Information supplied>
#####
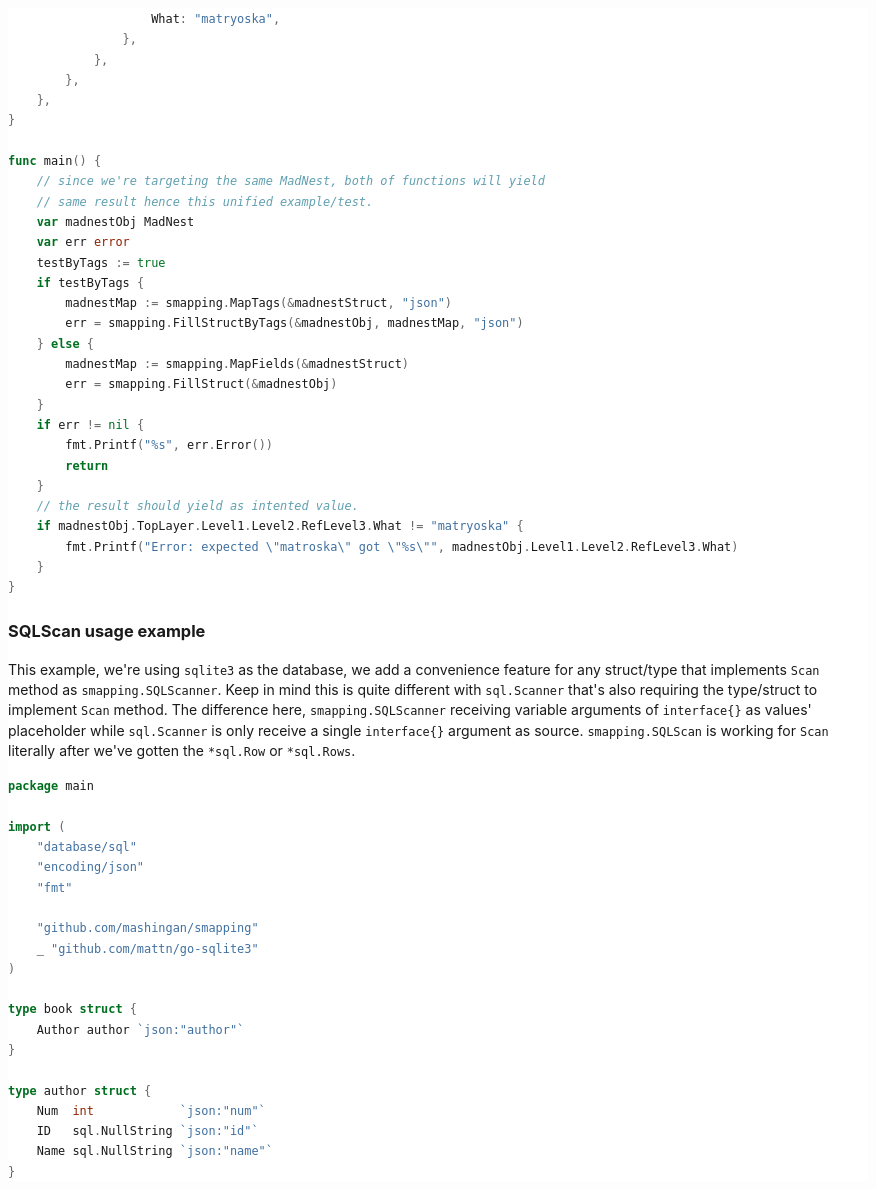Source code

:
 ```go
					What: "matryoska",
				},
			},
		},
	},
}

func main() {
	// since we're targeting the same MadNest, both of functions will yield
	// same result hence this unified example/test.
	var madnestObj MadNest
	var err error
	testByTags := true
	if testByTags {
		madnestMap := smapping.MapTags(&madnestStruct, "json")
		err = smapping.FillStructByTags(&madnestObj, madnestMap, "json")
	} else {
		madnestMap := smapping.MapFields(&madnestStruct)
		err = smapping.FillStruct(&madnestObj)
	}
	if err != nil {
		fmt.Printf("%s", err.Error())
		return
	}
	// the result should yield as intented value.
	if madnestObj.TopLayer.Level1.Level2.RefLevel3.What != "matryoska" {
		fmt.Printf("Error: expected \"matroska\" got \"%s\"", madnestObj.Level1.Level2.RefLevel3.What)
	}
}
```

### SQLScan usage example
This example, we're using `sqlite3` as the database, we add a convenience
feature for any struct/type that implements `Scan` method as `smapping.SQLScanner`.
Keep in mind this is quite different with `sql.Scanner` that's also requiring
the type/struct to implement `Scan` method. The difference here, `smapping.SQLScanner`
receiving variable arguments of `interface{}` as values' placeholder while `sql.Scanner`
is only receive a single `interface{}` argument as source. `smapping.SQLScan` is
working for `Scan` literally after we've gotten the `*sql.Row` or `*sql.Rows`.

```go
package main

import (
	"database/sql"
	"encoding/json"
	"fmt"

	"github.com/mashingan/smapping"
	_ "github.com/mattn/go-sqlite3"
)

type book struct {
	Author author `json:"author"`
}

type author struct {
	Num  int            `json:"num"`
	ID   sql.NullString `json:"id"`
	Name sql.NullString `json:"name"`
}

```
#####
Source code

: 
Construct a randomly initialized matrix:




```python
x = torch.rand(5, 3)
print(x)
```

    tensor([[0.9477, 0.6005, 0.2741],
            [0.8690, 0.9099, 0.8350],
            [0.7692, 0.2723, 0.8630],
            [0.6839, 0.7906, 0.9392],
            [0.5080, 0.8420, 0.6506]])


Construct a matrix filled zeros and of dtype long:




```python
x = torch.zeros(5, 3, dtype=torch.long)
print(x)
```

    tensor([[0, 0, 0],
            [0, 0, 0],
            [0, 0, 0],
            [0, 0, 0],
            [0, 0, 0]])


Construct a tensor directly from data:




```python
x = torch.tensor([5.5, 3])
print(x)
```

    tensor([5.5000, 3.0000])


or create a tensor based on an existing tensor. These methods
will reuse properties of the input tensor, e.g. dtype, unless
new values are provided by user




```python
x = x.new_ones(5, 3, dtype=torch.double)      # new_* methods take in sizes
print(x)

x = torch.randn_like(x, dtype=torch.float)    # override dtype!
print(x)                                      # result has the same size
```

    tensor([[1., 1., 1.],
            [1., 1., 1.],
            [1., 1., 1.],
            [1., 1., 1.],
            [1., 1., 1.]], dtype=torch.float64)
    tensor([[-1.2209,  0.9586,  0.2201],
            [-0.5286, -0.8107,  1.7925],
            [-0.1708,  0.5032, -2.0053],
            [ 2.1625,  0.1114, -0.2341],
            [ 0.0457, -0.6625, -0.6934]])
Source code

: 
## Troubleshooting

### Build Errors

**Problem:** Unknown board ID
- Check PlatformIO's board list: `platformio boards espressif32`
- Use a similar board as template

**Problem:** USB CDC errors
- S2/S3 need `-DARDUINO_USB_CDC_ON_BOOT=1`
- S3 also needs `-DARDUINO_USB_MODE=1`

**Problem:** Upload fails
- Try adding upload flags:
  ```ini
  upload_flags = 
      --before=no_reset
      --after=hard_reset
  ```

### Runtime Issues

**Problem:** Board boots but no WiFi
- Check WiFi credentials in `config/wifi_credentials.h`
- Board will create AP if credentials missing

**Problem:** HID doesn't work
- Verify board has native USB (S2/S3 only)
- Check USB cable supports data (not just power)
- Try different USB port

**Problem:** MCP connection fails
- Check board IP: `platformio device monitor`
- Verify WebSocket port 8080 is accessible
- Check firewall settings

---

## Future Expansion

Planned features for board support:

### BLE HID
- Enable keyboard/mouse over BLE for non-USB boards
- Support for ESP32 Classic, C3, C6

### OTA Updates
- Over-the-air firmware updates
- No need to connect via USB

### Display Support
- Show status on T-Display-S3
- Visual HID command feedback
#####
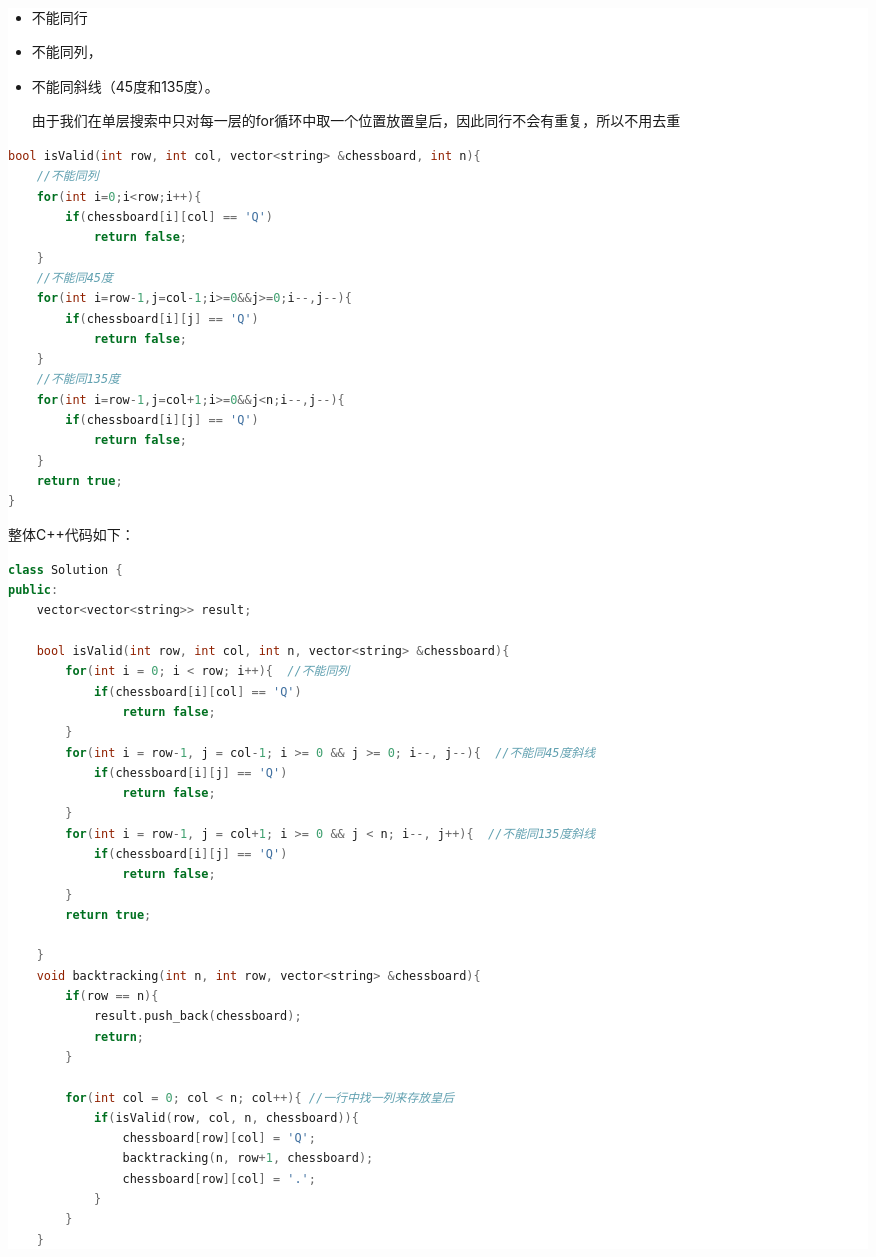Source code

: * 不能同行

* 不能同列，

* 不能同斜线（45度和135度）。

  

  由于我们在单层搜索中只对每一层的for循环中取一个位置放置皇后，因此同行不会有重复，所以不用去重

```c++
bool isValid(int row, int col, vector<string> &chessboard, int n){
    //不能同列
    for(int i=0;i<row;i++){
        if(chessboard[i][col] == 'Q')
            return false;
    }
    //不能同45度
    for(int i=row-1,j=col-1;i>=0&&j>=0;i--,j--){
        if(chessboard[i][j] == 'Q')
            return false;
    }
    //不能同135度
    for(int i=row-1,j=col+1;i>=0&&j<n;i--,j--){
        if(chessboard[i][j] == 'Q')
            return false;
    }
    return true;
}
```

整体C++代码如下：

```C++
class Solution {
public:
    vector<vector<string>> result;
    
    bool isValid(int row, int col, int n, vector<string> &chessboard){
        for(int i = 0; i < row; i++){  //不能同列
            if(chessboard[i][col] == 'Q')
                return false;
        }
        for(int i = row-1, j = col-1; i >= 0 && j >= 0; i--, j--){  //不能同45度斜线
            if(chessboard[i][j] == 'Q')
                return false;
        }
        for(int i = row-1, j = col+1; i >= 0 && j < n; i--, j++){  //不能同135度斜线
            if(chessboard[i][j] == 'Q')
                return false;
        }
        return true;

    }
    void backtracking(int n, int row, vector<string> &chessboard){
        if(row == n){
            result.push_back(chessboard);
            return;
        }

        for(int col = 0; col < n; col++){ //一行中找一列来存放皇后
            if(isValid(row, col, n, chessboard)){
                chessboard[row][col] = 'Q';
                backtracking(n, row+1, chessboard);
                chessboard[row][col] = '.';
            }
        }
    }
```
#####
Exercise details> Every line with "true" in it should be copied from the entries.

Response area>
	testByTags := true
    return true;
        return true;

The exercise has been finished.